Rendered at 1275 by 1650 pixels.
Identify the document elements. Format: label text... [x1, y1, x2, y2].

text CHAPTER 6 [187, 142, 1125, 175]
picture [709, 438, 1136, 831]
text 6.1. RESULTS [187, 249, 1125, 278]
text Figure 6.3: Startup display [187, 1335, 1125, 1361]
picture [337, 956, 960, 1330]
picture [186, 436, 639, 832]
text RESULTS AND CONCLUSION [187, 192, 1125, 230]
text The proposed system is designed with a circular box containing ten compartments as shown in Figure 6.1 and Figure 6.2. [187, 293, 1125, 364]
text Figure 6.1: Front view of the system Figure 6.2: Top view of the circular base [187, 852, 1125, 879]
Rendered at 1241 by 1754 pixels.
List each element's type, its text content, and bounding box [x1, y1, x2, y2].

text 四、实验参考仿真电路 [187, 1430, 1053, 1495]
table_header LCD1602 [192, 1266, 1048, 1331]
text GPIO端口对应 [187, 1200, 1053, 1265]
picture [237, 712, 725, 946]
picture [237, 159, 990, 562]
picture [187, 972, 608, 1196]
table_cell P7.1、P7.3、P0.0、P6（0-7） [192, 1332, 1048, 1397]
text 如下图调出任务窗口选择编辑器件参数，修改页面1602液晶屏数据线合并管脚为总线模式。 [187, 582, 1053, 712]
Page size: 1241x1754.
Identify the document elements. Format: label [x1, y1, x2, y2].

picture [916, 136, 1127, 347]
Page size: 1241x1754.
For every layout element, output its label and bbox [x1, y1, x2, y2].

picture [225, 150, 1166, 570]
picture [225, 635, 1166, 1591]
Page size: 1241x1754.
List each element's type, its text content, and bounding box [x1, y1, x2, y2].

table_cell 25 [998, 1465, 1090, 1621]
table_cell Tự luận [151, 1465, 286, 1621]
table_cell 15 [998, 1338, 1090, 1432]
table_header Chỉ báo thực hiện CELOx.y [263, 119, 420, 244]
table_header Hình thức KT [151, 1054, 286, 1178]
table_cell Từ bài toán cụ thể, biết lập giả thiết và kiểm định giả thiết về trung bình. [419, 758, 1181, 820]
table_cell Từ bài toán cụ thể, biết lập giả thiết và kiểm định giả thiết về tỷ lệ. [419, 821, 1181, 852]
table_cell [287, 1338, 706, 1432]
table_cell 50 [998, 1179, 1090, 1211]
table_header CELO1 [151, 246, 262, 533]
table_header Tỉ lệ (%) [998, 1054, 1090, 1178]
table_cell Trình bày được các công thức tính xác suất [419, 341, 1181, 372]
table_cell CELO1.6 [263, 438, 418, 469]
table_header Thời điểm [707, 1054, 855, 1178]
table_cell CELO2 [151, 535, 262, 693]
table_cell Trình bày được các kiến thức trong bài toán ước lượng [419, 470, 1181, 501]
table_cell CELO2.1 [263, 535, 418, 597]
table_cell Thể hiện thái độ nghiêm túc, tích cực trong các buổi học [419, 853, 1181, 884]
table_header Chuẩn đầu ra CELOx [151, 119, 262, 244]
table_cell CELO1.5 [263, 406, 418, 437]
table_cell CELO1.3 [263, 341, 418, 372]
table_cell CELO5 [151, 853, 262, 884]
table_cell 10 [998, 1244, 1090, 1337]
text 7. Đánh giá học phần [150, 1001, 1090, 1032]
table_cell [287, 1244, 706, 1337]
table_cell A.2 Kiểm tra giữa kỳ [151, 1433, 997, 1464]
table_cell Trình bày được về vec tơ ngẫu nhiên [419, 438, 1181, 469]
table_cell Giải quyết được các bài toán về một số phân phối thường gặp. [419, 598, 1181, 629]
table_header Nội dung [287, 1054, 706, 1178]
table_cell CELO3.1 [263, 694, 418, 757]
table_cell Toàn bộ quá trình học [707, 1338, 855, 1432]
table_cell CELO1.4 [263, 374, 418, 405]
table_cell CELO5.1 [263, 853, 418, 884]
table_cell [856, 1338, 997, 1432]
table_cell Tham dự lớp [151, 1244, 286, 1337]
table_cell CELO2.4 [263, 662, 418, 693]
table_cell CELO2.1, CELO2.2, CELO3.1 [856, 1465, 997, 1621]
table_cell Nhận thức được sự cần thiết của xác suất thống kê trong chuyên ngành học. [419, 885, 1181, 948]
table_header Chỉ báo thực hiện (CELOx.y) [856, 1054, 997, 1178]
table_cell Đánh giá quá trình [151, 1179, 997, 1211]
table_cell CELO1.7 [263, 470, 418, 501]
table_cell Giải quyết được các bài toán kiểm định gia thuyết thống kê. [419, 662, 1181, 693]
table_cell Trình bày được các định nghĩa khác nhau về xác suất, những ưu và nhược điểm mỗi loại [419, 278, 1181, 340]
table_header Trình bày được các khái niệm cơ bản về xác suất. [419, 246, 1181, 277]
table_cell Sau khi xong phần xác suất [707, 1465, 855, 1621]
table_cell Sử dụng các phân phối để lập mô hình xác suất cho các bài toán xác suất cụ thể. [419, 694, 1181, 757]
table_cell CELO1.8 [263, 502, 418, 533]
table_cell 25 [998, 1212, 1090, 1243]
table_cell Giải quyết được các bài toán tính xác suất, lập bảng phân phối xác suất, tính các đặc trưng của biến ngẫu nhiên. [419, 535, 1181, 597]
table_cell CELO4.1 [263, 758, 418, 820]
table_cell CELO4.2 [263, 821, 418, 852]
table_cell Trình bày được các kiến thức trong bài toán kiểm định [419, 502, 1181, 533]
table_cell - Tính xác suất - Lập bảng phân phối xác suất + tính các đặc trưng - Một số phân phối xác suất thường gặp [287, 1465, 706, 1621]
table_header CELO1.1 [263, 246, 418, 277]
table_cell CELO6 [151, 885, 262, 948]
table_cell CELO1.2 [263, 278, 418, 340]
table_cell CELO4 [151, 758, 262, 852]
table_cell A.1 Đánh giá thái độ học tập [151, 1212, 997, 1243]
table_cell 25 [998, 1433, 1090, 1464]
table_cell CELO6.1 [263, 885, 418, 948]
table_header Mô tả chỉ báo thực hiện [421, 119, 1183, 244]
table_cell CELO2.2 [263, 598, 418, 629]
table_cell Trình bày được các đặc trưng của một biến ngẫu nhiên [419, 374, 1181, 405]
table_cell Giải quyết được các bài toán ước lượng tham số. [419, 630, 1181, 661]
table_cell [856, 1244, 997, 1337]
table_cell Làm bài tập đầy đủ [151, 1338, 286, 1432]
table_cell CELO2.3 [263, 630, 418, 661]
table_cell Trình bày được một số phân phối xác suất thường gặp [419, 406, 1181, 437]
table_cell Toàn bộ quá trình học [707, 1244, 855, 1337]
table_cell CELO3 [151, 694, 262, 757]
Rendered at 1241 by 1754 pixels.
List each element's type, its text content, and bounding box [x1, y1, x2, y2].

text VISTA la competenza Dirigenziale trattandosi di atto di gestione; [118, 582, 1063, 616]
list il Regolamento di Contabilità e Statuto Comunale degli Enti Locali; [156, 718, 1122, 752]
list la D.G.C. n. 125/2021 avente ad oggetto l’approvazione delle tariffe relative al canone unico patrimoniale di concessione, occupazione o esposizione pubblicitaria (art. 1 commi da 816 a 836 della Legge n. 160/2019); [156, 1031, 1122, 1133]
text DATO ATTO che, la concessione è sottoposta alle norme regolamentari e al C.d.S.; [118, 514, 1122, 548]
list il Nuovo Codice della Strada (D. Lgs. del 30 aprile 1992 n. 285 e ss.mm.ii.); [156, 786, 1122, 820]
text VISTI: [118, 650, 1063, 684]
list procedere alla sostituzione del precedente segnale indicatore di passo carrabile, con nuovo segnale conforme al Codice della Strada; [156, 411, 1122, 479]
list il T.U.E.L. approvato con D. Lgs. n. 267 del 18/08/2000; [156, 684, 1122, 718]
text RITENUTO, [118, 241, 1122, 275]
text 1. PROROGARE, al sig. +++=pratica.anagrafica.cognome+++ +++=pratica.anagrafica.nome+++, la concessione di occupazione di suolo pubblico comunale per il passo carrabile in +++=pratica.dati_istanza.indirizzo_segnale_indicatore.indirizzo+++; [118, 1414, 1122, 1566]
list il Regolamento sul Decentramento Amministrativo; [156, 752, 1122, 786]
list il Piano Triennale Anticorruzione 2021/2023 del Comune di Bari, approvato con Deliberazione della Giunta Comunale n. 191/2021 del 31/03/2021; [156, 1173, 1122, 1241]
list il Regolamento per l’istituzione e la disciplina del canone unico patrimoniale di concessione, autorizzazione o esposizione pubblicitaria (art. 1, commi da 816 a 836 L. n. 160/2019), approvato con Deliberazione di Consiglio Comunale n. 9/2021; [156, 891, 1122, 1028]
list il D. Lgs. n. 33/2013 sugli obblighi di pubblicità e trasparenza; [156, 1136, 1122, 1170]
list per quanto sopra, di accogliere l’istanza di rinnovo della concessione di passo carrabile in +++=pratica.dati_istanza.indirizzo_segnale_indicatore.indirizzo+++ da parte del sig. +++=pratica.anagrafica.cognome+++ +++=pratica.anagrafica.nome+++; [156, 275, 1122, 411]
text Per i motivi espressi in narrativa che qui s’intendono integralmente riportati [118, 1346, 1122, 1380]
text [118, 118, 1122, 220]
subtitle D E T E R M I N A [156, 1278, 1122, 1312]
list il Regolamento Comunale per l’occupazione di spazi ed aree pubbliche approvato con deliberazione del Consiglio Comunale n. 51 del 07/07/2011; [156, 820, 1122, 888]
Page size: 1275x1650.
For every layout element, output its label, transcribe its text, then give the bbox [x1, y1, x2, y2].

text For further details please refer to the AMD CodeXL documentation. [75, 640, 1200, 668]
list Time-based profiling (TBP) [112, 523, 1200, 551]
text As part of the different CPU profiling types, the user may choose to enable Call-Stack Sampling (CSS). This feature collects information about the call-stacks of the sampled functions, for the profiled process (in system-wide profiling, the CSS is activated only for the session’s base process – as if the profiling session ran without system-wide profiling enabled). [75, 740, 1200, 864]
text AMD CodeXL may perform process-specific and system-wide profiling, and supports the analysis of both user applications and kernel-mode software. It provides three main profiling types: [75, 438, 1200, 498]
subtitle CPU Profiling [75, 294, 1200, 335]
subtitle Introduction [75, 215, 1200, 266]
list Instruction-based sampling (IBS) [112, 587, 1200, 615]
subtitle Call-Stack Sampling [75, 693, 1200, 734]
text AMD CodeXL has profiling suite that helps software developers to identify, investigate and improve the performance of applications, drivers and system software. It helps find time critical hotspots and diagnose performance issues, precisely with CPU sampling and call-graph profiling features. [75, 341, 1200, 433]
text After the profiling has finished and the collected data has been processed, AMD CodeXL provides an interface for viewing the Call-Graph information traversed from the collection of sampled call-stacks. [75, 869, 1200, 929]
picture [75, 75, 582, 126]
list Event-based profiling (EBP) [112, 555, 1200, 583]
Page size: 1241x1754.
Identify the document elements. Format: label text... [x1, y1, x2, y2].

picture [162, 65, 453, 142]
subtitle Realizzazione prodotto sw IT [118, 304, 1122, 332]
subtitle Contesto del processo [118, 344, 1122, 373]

● ● ●

■ Task to carry out
Work through the data line by line and state how many lines have the string "thực"; add nothing else.

■ Task output
3